No call went out, yet we all gathered tonight to sit vigil with my mother at the bed side of my father as he slips further away.
I didn’t think I could go to the back of the house and into the spare room where he lay curled up on a hospital bed. I told myself I was here for my mother. She shuffled back and forth from the front room to the back. One time carrying his next morphine dose another time a cool rag to sooth the fever that racks his body as it tries to shut down.
My youngest brother came and I pointed to the back and said, “You can go back, it’s okay. Wanda is with him.” he choked back an answer and just shock his head no. He couldn’t do it and I understood.
My older brother kept milling about back and forth, sitting in one chair and then another. Room to room we all seemed to pivot avoiding the obvious as best we could and making small talk about this and that.

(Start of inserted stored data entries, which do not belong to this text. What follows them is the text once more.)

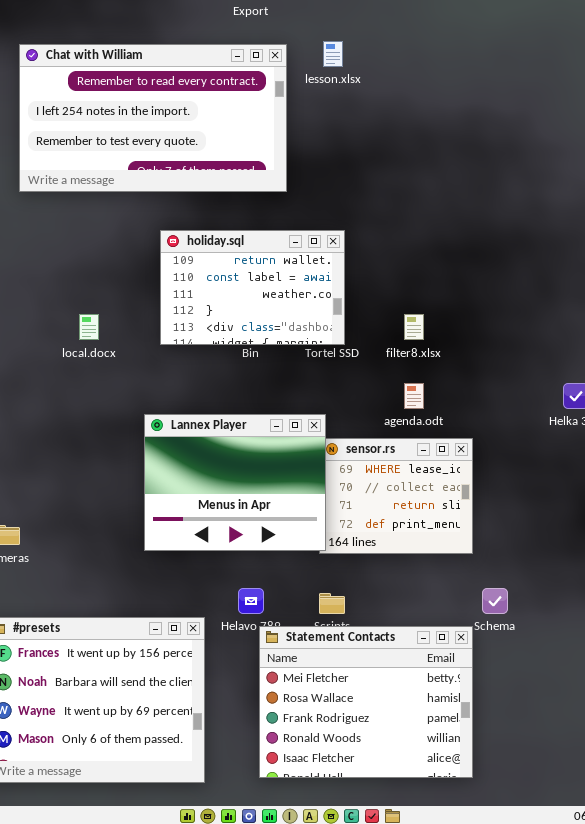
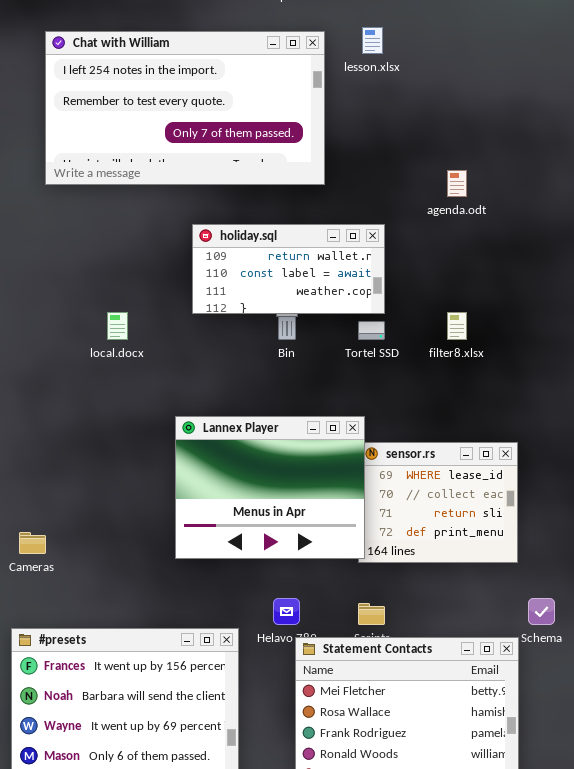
Chat with William: [19,44,287,192] -> [45,31,325,185], scrolled down 1 row
holiday.sql: [160,230,345,345] -> [192,224,385,314], resized
agenda.odt: [404,383,424,409] -> [447,170,467,197], moved

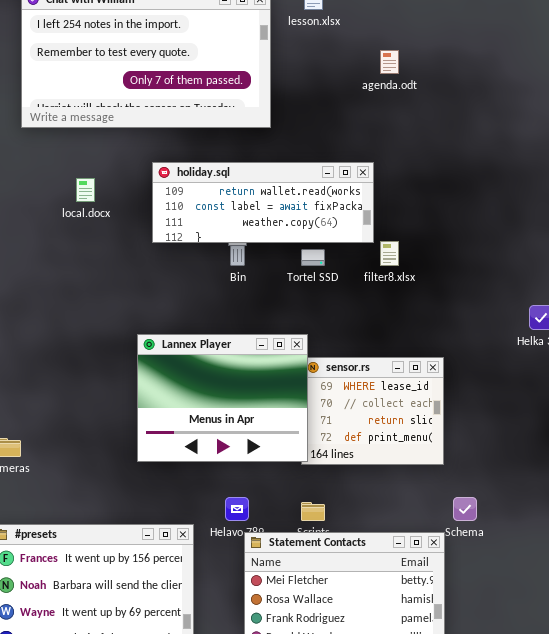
agenda.odt: [447,170,467,197] -> [380,50,399,74], moved
holiday.sql: [192,224,385,314] -> [152,162,374,243], resized
local.docx: [107,312,128,340] -> [76,178,95,202], moved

My sister -in-law look at me as if to ask if I had taken my turn yet….I shook my head no. But again said ,”feel free to go back, Wanda is there.” I then realized my mother was in the room and that Denver was alone. I took Olga’s hand and she gripped it tightly. Silently we walked down the narrow hall to the spare bedroom together. His breath labored and infrequent, he seems so slight and fragile. Not at all the giant and imposing figure he has been all my life. There was a softness I had never seen before. And I knew then that I could do this. Not that I should, but that I COULD.
The hours pass by and we convinced Wanda to go lie down. She is afraid to relax too much or even sleep but she knows she must. The men we sent to rest at their own homes. We sit up, we women. Cleaning and shuffling about and listening. Waiting.